Heineken marketer and Saatchis 'enforcer' Simonds-Gooding dies

Anthony Simonds-Gooding, the marketer who approved Heineken's iconic "refreshes the parts" campaign before going on to become a trouble-shooter at the then Saatchi & Saatchi group and the financially crippled D&AD, has died aged 80.

Heineken marketer and Saatchis 'enforcer' Simonds-Gooding dies

His family said he passed away on Monday after a short illness.

Simonds-Gooding will be remembered not only as the client who was brave enough to approve a campaign that changed the public’s drinking habits when all the omens suggested it would fail. He has also earned a place in adland history as the Saatchi "enforcer", drafted in by the brothers to bring cohesion to their disparate agency global empire.

And when his days as an influential industry figure seemed over, he became the reforming chairman of D&AD, playing a vital role in dragging one of the industry’s most esteemed institutions back from the financial abyss.

Born in Dublin into a military family, Simonds-Gooding joined Unilever as a marketing trainee after service in the Royal Navy. After 13 years as the Birds Eye marketing manager, he was hired by Whitbread, rising to become the group managing director.

At that time, Heineken was a minor brand in the Whitbread portfolio. The company held the UK licence but its sales were tiny with traditional ales accounting for more than 80% of the British beer market.

Simons-Gooding and Frank Lowe, then the Whitbread account man at Collett Dickenson Pearce, vowed to make "refreshment" synonymous with Heineken. The result was the "refreshes the parts other beers cannot reach" campaign.

The story goes that Lowe presented the line to Simonds-Gooding, having written it on an aircraft sick bag while the pair were on a flight to St Petersburg.

The proposed campaign did not research well. Some focus groups rejected the slogan as not "proper" beer advertising. Simons-Gooding, however, chose to follow his instincts.

Terry Lovelock, the creative who came up with the slogan, said later: "Without his guts and belief, a great piece of advertising would never have seen the light of day."

Simons-Gooding believed the best advertising was born out of mutual trust between client and agency. This was the result of his early days as a Unilever trainee when he was seconded to Lintas, then the company’s in-house agency, to learn about advertising and to meet Lowe, then a Lintas account executive, for the first time.

His management style won him much respect. So much so that when it was announced in June 1985 that he was leaving to become the Saatchis’ trouble-shooter, £45m was wiped off the value of Whitbread’s shares.

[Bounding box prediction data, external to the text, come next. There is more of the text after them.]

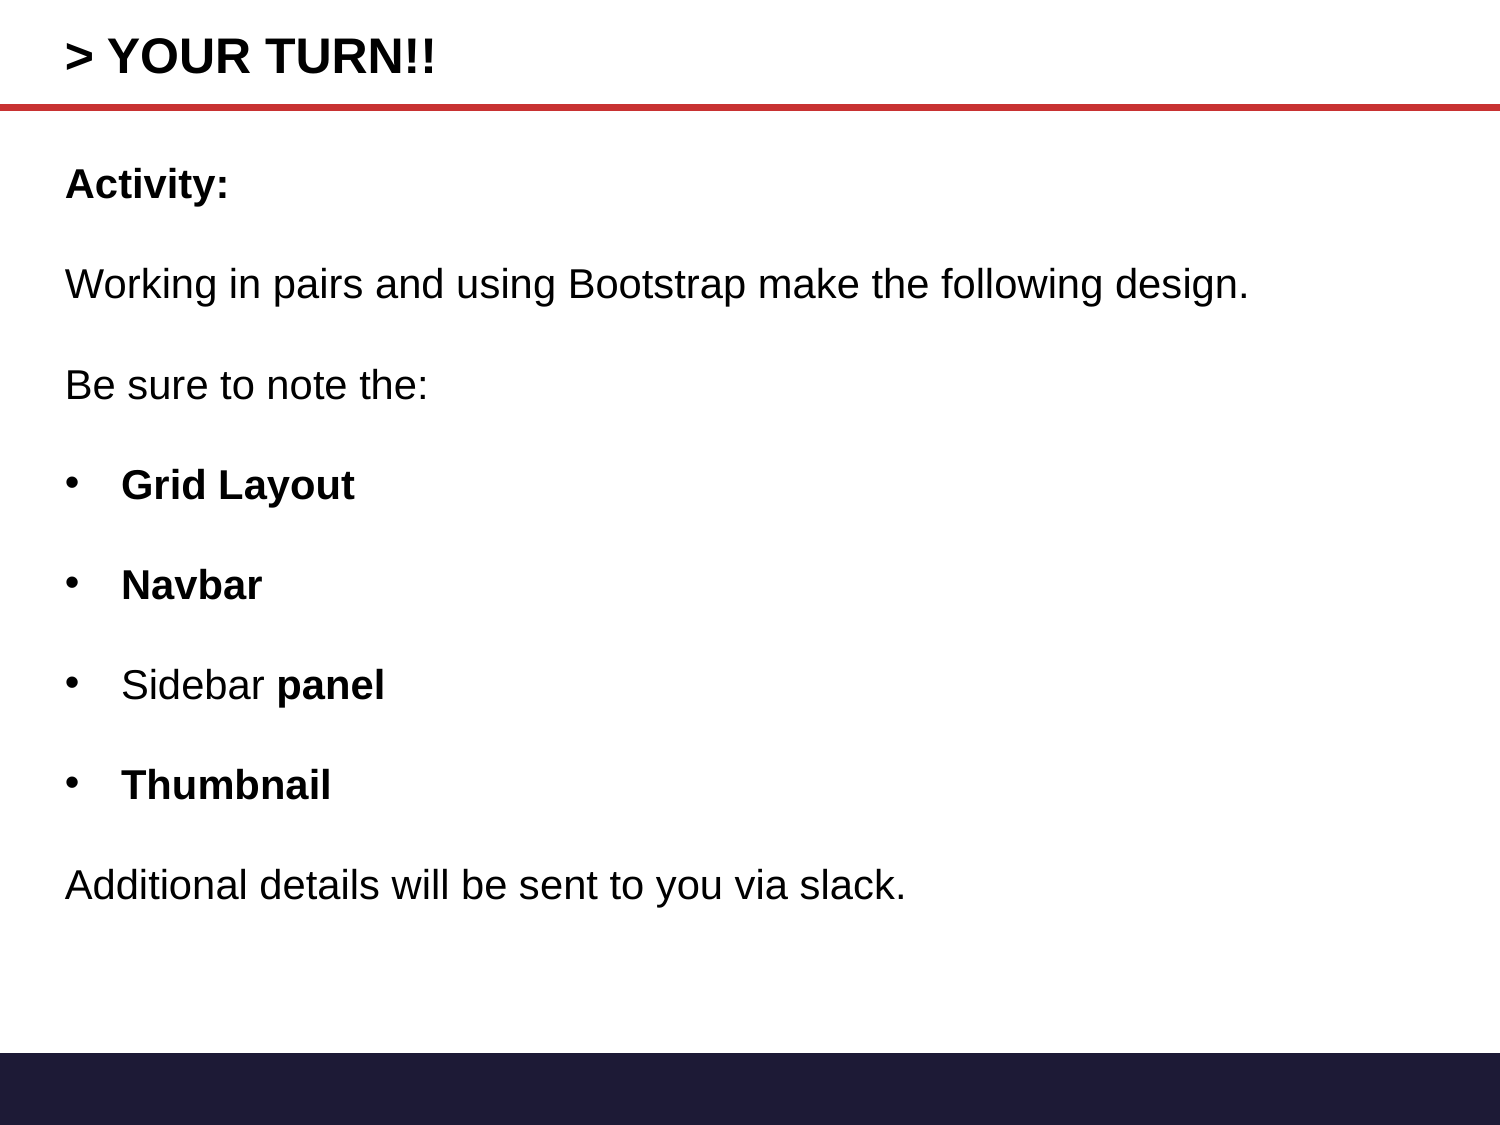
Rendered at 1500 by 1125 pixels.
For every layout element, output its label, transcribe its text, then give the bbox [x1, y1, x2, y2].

text_box Activity: Working in pairs and using Bootstrap make the following design. Be sure to note the: Grid Layout Navbar Sidebar panel Thumbnail Additional details will be sent to you via slack. [49, 149, 1475, 965]
text_box > YOUR TURN!! [50, 16, 913, 91]
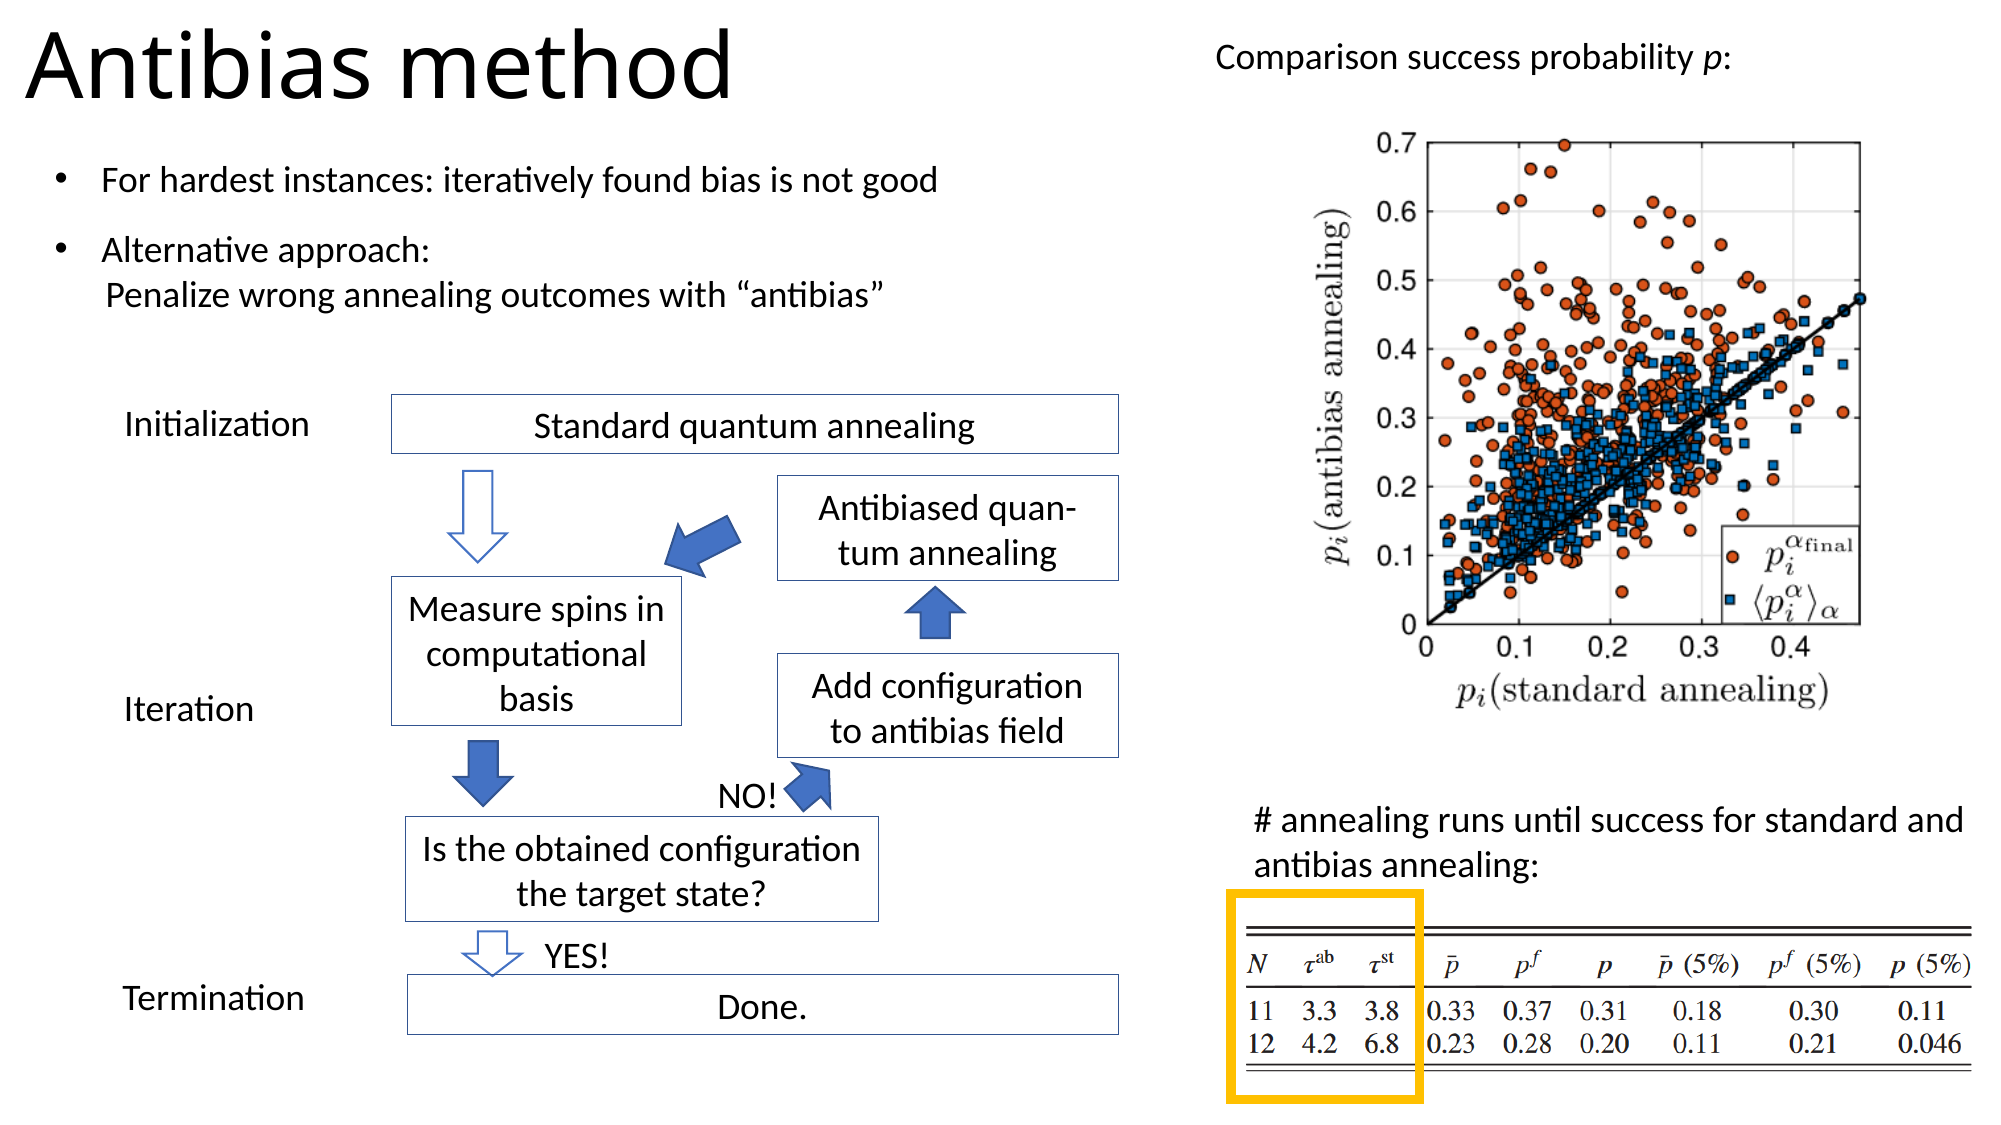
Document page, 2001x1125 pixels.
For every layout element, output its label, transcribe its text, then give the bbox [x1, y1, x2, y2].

picture [1263, 124, 1915, 747]
text_box Done. [407, 974, 1119, 1035]
text_box [446, 469, 510, 564]
text_box [903, 585, 968, 640]
text_box Measure spins in computational basis [391, 576, 682, 726]
text_box Initialization [109, 391, 326, 452]
text_box # annealing runs until success for standard and antibias annealing: [1238, 787, 1981, 893]
text_box [460, 930, 525, 974]
text_box NO! [702, 763, 794, 824]
text_box [1230, 893, 1420, 1101]
text_box Standard quantum annealing [391, 394, 1119, 454]
text_box [789, 761, 832, 813]
text_box Antibiased quan-tum annealing [777, 475, 1119, 581]
text_box [451, 740, 515, 808]
text_box Comparison success probability p: [1200, 24, 1748, 85]
text_box Is the obtained configuration the target state? [405, 816, 879, 922]
picture [1231, 916, 1987, 1100]
text_box For hardest instances: iteratively found bias is not good Alternative approach: Penalize wrong annealing outcomes with “antibias” [39, 147, 955, 413]
text_box Add configuration to antibias field [777, 653, 1119, 758]
text_box Antibias method [10, 1, 1736, 138]
text_box [663, 514, 742, 579]
text_box Termination [107, 965, 321, 1026]
text_box Iteration [109, 676, 270, 737]
text_box YES! [529, 923, 626, 984]
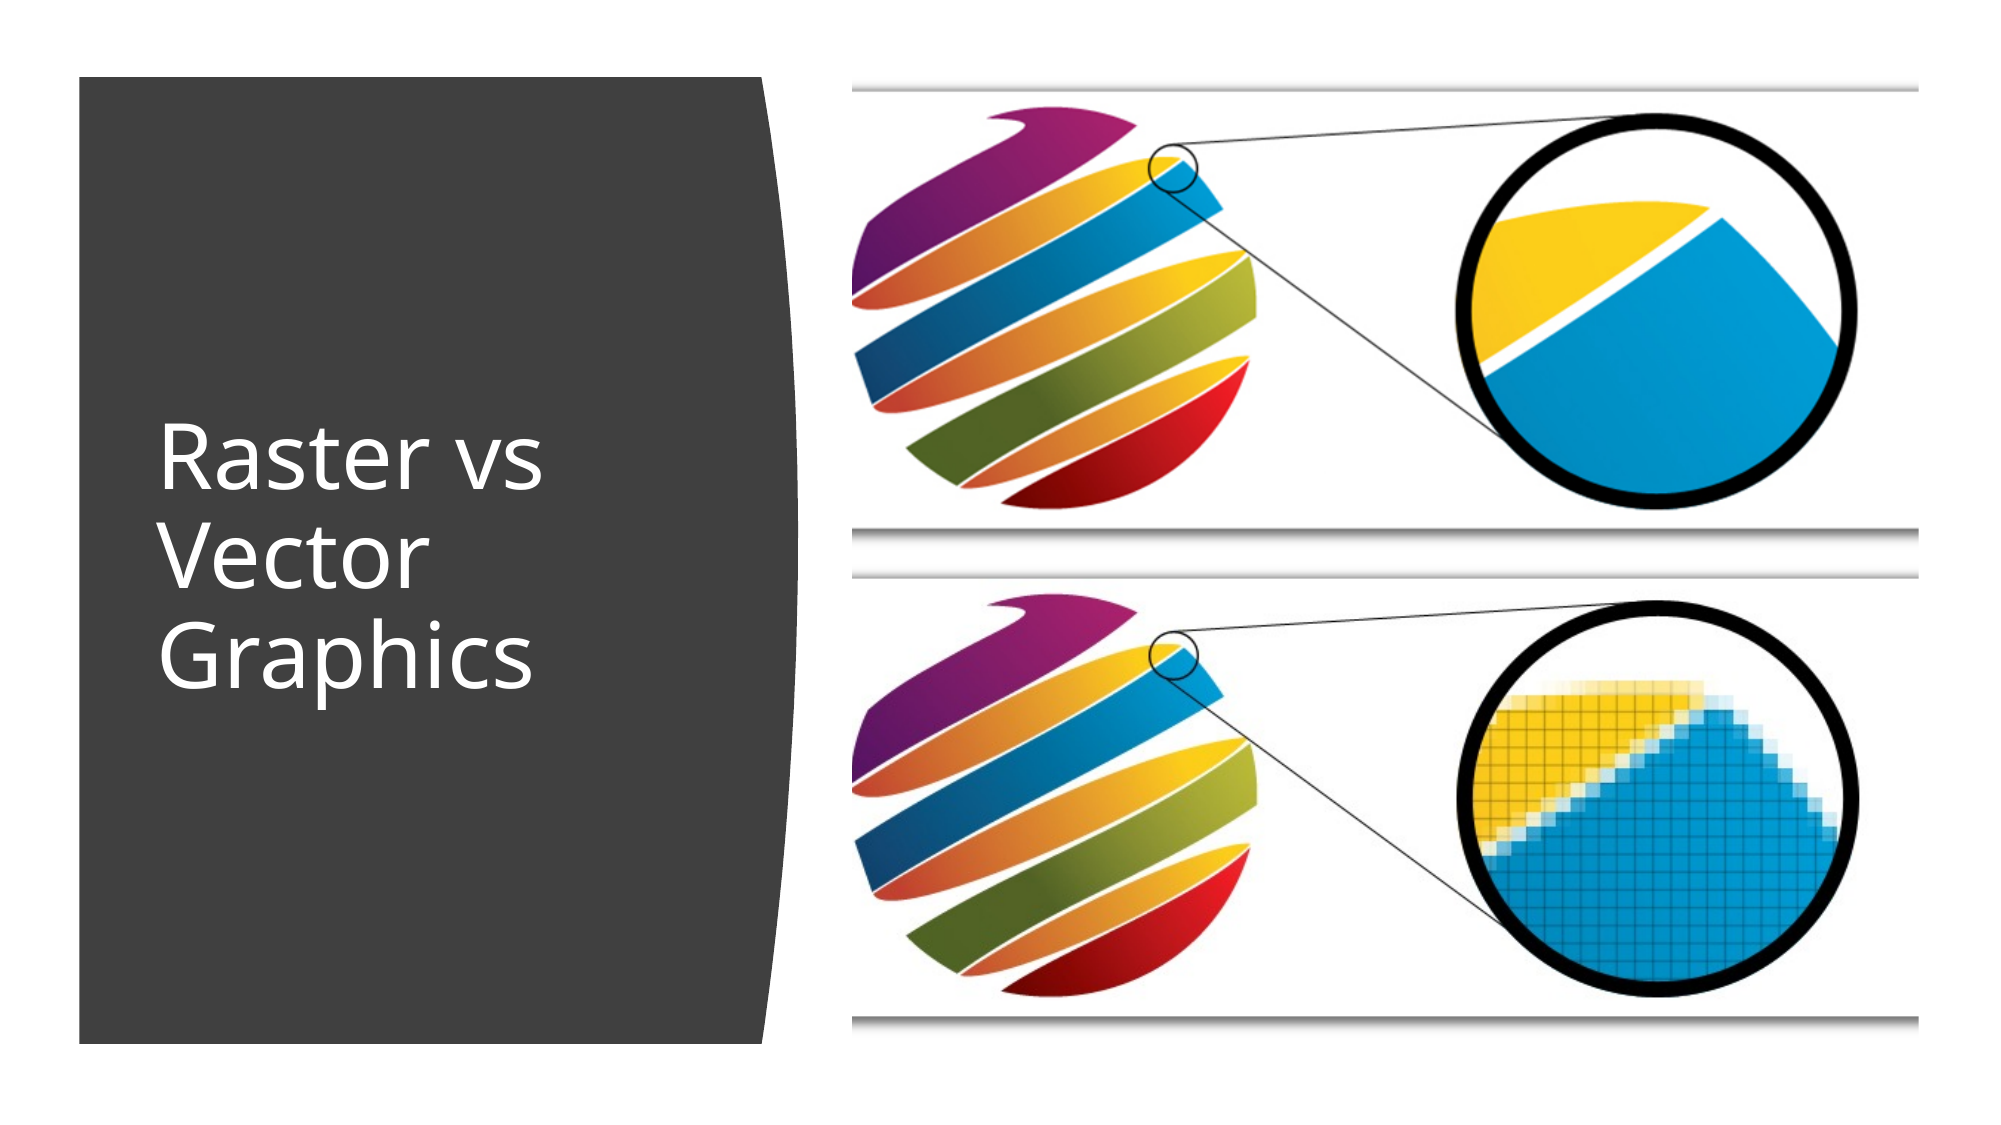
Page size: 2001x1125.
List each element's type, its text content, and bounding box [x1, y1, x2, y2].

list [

Simonds-Gooding came to admire and like the brothers. But he knew he would always be seen as the man sent to clean up the mess created by their buying spree.

He later membered his first day in the brothers’ employ – a dark and dingy office, no files and no secretary. Just flowers from the holidaying Maurice and Charles with a card that said: "Welcome Anthony. Over to you".

Lord Saatchi told Campaign that the appointment of Simonds-Gooding marked a turning point in the professional management at the former Saatchi & Saatchi group.

He recalled what happened when he asked him if I would go to New York to run he group’s US operations.

"One day I rang him at the office and asked ‘What exactly do you do?’ He said: ‘You wouldn’t be interested’. I said: ‘Try me’. He said: ‘The dull fodder of management’. To which I replied: ‘You’re right’."

Very soon Simonds-Gooding realised that his pressurised lifestyle – including helping to orchestrate the Saatchi group’s fateful purchase of Ted Bates – was unsustainable. In 1988, he accepted the leadership of British Satellite Broadcasting, a private consortium that planned to put a satellite into orbit to compete with the then fledgling Sky.

By the early 90s he had taken a number of non-executive directorships when he was invited by Tim Delaney, D&AD’s incoming president, to pull the organisation out of the financial mire. Delaney had instituted a restructuring of the charity after serious anomalies in its finances had been uncovered.

Few doubt that Simonds-Gooding’s reforms during his 18-year presidency that ended in 2010, set D&AD on the path to recovery and restored its reputation.

Tim Lindsay, D&AD chief executive, said: "It’s no exaggeration to say that D&AD wouldn’t be around today if it wasn’t for Anthony. His background as a great client gave him enormous credibility and he’s remembered here with much affection and respect."

Simonds-Gooding is survived by his wife, Marjorie, six children and a stepson and 12 grandchildren. Funeral details have yet to be announced.